Return each line of the listing below, unchanged, and omit the images.

━━ GIVEN INFORMATION

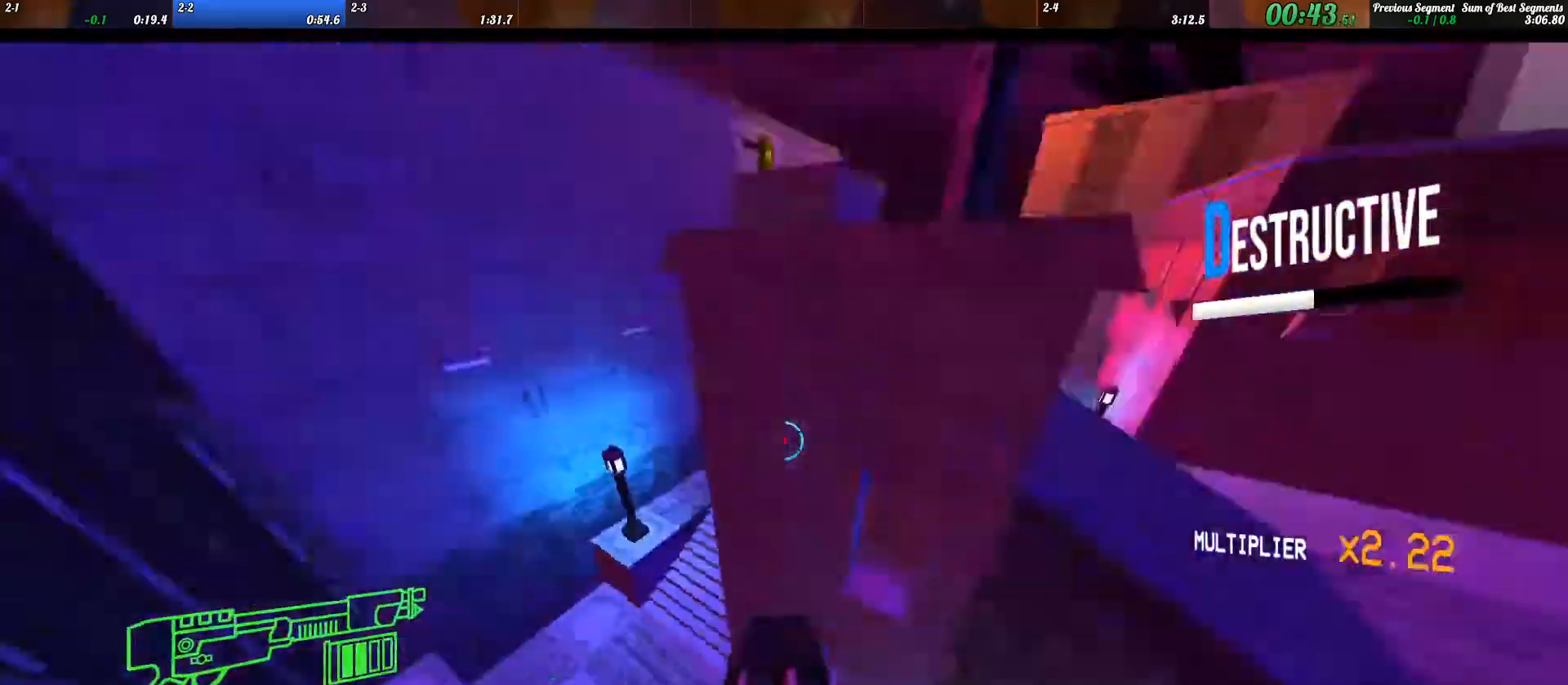
{"keys": ["w"], "events": [[200, "d", "up"], [200, "w", "down"]]}
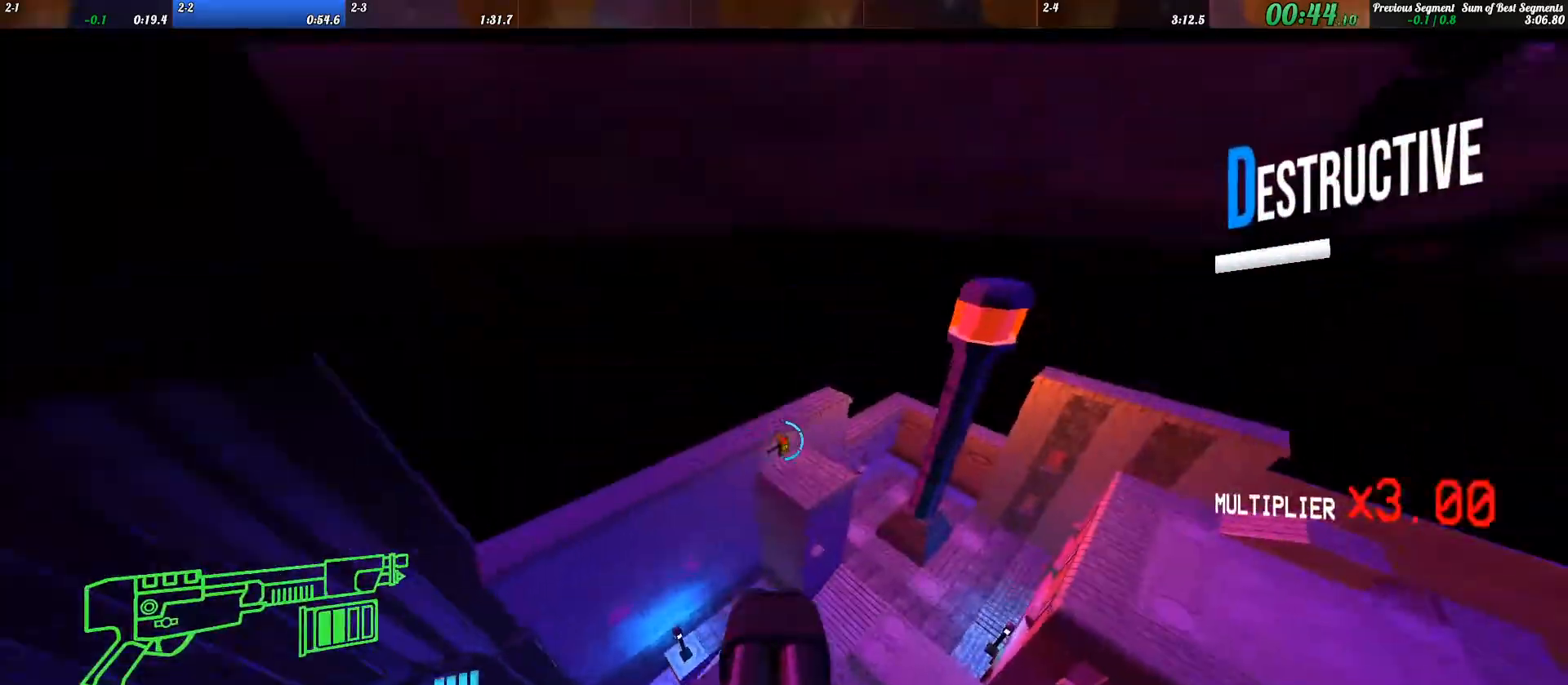
{"keys": ["4", "w"], "events": [[33, "f", "down"], [67, "2", "down"], [100, "2", "up"], [133, "f", "up"], [300, "4", "down"], [400, "4", "up"], [467, "4", "down"]]}
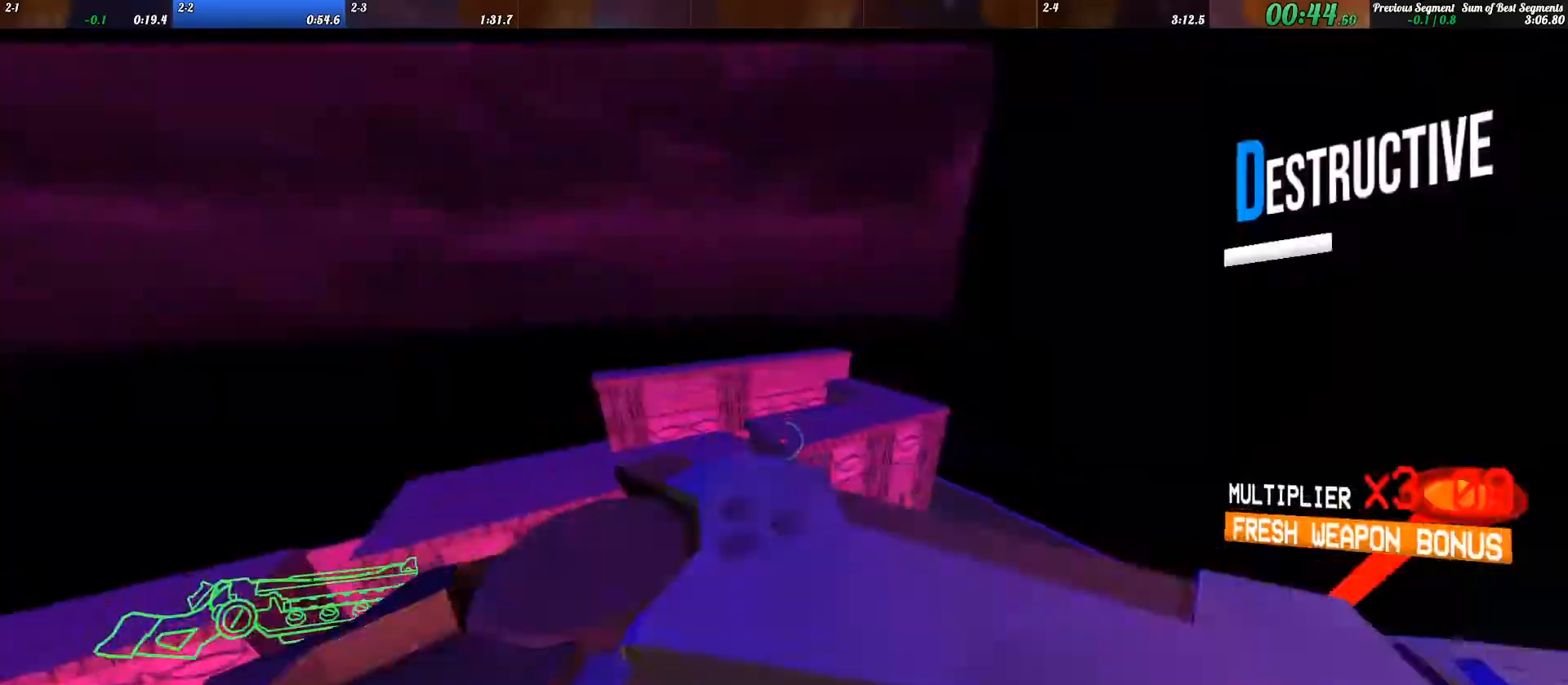
{"keys": ["w"], "events": [[33, "4", "up"], [33, "w", "up"], [67, "w", "down"], [100, "4", "down"], [167, "4", "up"], [167, "shift_l", "down"], [267, "shift_l", "up"], [400, "w", "up"], [500, "w", "down"]]}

━━━━

:: EXPECTED OUTPUT ::
{"keys": ["w"], "events": [[200, "d", "up"], [200, "w", "down"]]}
{"keys": ["4", "w"], "events": [[33, "f", "down"], [67, "2", "down"], [100, "2", "up"], [133, "f", "up"], [300, "4", "down"], [400, "4", "up"], [467, "4", "down"]]}
{"keys": ["w"], "events": [[33, "4", "up"], [33, "w", "up"], [67, "w", "down"], [100, "4", "down"], [167, "4", "up"], [167, "shift_l", "down"], [267, "shift_l", "up"], [400, "w", "up"], [500, "w", "down"]]}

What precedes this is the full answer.